Today I met my guardian snow angel. His name is Roberto.
For days on end it snowed, and it snowed, and it snowed in Chicago. Then the Polar Vortex pummeled the city. While the snow plows took to the streets, I took to my couch. I hadn’t moved my car in a week until the inevitable meeting in the suburbs tumbled upon me today.
Thirty minutes before my car needs to head south, I traipse outside. My car is a mountain of snow from street to curb, a pile of snow shit. The only way I can tell it’s mine is when I press the unlock button and a hazy orange blinks at me through a layer of powder. Thank goodness my parents are smarter than me and bought me a shovel for Christmas.
A minute in, the tears start to freeze to my face (and, no, they weren’t tears of happiness or from the cold) when a green car pulls up and out walks my guardian snow angel – except I didn’t know that at the time. With outstretched arms, he grunts, “Here,” proceeding to take my shovel away from me.
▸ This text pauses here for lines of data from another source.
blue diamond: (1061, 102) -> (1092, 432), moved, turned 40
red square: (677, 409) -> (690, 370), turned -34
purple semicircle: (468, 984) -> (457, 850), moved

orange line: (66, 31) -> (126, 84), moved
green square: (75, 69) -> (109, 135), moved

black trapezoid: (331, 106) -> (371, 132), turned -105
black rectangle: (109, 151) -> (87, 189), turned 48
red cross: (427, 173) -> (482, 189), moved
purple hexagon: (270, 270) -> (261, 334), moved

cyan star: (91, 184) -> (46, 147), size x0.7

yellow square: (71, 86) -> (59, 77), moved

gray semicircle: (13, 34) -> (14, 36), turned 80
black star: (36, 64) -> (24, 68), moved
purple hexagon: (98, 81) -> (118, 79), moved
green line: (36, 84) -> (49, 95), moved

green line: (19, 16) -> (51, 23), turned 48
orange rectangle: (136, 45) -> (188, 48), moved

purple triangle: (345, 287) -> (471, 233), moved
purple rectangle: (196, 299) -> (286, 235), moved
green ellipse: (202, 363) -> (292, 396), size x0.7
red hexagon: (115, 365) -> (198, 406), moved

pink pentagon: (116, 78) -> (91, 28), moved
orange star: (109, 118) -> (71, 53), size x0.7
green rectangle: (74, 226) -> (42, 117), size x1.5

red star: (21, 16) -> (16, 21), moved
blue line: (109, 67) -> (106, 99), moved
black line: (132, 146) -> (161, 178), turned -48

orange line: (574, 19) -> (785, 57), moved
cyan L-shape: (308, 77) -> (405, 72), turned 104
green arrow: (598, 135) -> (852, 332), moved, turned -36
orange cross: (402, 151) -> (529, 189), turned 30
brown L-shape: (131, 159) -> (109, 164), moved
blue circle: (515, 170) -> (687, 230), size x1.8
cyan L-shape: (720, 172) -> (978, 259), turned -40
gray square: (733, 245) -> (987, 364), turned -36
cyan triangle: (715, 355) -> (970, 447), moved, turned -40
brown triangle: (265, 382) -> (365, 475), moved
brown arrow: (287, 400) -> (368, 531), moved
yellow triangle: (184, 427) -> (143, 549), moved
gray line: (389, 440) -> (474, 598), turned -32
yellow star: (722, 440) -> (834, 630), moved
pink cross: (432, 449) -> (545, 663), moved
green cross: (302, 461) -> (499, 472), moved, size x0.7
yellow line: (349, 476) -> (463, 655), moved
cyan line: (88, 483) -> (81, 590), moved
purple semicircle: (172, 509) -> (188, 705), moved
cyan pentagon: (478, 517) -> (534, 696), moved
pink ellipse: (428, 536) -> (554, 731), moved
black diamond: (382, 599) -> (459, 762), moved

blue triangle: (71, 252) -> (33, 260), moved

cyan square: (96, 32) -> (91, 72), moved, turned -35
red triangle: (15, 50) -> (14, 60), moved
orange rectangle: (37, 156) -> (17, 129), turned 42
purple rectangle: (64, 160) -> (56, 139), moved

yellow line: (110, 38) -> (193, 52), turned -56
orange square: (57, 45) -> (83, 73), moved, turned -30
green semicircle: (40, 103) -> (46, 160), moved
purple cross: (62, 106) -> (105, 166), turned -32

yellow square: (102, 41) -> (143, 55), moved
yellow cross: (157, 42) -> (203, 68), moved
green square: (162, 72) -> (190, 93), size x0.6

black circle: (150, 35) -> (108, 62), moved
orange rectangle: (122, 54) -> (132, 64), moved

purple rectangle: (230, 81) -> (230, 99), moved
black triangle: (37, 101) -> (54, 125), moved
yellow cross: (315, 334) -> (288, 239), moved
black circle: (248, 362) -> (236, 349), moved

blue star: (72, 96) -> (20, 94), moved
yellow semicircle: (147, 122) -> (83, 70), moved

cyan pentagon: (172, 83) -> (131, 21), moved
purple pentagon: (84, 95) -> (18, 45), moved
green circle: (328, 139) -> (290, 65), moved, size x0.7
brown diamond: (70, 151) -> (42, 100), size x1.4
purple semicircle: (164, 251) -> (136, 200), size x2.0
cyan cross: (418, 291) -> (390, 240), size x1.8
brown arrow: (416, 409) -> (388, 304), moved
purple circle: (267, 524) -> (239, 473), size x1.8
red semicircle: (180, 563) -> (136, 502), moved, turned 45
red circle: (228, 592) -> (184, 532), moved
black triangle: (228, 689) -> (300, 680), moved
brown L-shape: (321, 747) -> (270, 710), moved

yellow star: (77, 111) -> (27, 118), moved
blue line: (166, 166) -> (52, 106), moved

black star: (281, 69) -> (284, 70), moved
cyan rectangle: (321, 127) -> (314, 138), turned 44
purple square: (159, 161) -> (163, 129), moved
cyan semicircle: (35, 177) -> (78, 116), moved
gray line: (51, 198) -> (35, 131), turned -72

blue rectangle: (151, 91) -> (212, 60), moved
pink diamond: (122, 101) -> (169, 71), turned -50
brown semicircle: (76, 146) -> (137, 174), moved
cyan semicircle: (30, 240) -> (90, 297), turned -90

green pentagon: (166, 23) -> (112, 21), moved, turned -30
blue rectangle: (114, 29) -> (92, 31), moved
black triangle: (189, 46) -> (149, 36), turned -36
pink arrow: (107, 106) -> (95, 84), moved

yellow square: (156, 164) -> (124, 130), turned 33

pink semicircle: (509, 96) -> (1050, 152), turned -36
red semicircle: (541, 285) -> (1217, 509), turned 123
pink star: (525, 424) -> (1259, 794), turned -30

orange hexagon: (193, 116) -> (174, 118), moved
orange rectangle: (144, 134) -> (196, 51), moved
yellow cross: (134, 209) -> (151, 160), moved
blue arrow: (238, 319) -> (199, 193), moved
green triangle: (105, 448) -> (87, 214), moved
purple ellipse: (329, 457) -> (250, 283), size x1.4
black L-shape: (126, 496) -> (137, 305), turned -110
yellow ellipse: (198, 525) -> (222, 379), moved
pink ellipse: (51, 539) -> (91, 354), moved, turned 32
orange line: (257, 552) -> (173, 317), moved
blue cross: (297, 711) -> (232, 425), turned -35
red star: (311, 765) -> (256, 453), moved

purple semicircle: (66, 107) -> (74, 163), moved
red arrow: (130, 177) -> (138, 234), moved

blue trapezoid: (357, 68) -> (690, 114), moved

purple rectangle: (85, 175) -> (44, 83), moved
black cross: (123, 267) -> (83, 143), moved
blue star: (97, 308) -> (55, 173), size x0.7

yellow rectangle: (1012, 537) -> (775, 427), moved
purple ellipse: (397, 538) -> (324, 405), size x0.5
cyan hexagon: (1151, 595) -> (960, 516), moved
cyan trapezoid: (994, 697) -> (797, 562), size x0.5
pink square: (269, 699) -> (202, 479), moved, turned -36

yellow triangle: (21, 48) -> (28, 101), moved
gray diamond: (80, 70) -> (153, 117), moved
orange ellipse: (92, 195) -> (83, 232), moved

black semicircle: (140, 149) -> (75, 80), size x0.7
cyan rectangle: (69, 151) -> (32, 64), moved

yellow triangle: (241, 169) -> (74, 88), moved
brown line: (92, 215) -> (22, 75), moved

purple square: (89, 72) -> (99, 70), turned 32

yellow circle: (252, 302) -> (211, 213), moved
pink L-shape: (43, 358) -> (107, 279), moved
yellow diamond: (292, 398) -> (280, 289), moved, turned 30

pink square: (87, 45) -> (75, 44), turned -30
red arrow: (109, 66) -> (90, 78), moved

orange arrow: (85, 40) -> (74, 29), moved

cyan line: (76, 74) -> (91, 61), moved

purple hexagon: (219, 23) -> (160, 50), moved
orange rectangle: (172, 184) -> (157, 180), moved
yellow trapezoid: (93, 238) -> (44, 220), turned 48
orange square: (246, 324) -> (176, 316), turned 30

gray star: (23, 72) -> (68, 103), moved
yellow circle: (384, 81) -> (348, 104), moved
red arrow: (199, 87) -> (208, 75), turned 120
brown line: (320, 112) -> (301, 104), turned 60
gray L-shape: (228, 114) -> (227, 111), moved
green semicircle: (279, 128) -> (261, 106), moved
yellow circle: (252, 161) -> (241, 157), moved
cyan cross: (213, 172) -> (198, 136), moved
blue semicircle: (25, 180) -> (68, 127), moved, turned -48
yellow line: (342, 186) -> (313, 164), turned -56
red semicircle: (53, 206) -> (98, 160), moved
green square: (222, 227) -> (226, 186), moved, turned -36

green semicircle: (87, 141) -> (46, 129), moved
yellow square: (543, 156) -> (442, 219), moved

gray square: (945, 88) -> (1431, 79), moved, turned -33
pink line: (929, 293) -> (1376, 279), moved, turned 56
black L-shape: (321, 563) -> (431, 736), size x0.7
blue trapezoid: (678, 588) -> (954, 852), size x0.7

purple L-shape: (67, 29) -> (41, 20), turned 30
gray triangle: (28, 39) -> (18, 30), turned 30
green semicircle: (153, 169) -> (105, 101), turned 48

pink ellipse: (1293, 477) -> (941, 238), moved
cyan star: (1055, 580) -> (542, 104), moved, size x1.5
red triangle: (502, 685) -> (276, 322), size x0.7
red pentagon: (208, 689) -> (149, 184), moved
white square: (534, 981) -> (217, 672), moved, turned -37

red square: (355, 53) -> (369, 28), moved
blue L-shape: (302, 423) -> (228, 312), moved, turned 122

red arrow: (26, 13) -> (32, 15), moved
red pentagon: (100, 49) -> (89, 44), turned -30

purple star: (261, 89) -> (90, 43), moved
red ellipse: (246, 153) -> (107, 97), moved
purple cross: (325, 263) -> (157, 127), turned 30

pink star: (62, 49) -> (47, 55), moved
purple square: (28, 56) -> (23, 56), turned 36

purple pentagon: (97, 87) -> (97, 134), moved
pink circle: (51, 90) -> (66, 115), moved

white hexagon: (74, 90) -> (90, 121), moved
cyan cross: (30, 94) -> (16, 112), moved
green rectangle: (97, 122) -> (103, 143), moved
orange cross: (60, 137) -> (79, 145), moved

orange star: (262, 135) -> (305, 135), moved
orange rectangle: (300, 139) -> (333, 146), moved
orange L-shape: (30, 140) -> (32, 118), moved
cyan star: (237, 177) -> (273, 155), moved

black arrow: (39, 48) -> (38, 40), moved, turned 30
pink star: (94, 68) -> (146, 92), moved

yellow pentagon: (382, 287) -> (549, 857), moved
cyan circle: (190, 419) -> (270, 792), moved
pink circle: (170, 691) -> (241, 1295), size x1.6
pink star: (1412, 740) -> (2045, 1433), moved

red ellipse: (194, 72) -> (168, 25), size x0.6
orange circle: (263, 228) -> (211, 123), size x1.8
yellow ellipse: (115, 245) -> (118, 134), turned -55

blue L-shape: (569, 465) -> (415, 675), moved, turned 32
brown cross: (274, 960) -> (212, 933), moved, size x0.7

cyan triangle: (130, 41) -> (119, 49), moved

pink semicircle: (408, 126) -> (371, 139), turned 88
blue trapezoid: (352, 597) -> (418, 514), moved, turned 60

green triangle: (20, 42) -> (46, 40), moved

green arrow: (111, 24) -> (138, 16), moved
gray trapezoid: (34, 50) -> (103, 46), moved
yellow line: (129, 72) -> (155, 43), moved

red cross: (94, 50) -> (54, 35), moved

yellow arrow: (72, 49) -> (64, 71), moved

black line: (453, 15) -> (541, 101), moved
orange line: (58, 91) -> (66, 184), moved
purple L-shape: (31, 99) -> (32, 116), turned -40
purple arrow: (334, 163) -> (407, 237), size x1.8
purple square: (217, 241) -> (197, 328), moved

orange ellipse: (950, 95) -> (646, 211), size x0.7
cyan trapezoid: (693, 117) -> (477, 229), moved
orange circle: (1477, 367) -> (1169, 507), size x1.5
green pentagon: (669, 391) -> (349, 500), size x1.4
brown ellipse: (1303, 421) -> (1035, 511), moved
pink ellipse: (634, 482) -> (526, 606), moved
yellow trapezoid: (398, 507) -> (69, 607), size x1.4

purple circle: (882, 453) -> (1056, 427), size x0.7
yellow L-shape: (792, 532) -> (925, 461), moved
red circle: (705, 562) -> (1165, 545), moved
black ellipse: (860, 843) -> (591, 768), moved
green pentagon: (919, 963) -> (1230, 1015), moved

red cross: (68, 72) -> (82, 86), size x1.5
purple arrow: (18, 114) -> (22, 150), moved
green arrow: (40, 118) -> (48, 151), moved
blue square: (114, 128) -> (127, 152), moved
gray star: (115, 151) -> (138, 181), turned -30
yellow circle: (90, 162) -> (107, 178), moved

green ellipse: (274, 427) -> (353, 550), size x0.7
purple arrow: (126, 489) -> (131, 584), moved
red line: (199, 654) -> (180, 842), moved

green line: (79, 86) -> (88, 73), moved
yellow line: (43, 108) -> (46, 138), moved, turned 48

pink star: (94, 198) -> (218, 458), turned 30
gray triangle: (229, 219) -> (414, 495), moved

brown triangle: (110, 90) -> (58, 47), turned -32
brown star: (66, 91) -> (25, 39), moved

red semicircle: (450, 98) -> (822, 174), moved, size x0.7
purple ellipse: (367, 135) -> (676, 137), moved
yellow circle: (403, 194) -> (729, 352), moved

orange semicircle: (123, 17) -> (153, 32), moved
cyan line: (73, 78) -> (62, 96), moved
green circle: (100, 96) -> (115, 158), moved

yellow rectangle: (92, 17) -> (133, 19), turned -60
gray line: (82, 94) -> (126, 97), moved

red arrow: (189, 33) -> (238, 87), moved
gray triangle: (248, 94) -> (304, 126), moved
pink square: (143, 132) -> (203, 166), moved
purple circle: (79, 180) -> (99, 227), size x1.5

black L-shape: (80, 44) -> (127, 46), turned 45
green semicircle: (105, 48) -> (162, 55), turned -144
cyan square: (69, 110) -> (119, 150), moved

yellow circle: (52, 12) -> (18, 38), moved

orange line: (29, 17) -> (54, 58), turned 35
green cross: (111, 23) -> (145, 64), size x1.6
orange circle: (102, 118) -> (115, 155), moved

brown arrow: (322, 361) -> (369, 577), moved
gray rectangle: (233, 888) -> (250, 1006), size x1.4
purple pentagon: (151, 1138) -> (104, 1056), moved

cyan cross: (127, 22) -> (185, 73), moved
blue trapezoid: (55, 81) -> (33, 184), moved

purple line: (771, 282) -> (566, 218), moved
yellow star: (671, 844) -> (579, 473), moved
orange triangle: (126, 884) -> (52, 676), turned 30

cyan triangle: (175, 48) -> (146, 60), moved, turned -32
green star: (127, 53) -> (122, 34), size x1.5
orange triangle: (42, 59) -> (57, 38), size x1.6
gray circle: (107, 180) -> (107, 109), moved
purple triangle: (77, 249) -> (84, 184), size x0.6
For a full thirty seconds I stare at him while he begins to dig my car out. Once my brain unfreezes, I yelp, “Thank you so much!” and take my snow brush out of the backseat. A solid fifteen minutes goes by and spots of red are starting to come through. I can finally see my tires and the iced-over windshields. The snow angel sets down the shovel, floats to his car, then comes back with an ice scraper. Again, I stare. Why is this random stranger cleaning off my car in the freezing cold?
“What’s your name?” I finally ask.
“Roberto.”
Once more I reach in the backseat, this time pulling out a box of tissues. “Again, thank you so much! I don’t have much to offer you, but do you want a tissue?” He grabs one and then explains that he’s paying it forward; he’d just run out of gas and was stranded on the street when two strangers stopped and gave him a gallon of gas. We continue to work for ten more minutes in silence. My car is spotless. I would’ve given up at barely seeing through the windshield, but Roberto ensures every speck of ice is eliminated.
Without saying anything, my snow angel walks back to his car. I yell out, “Thank you again! Have a wonderful day!”
“You too,” he says, “and thanks for the tissue.”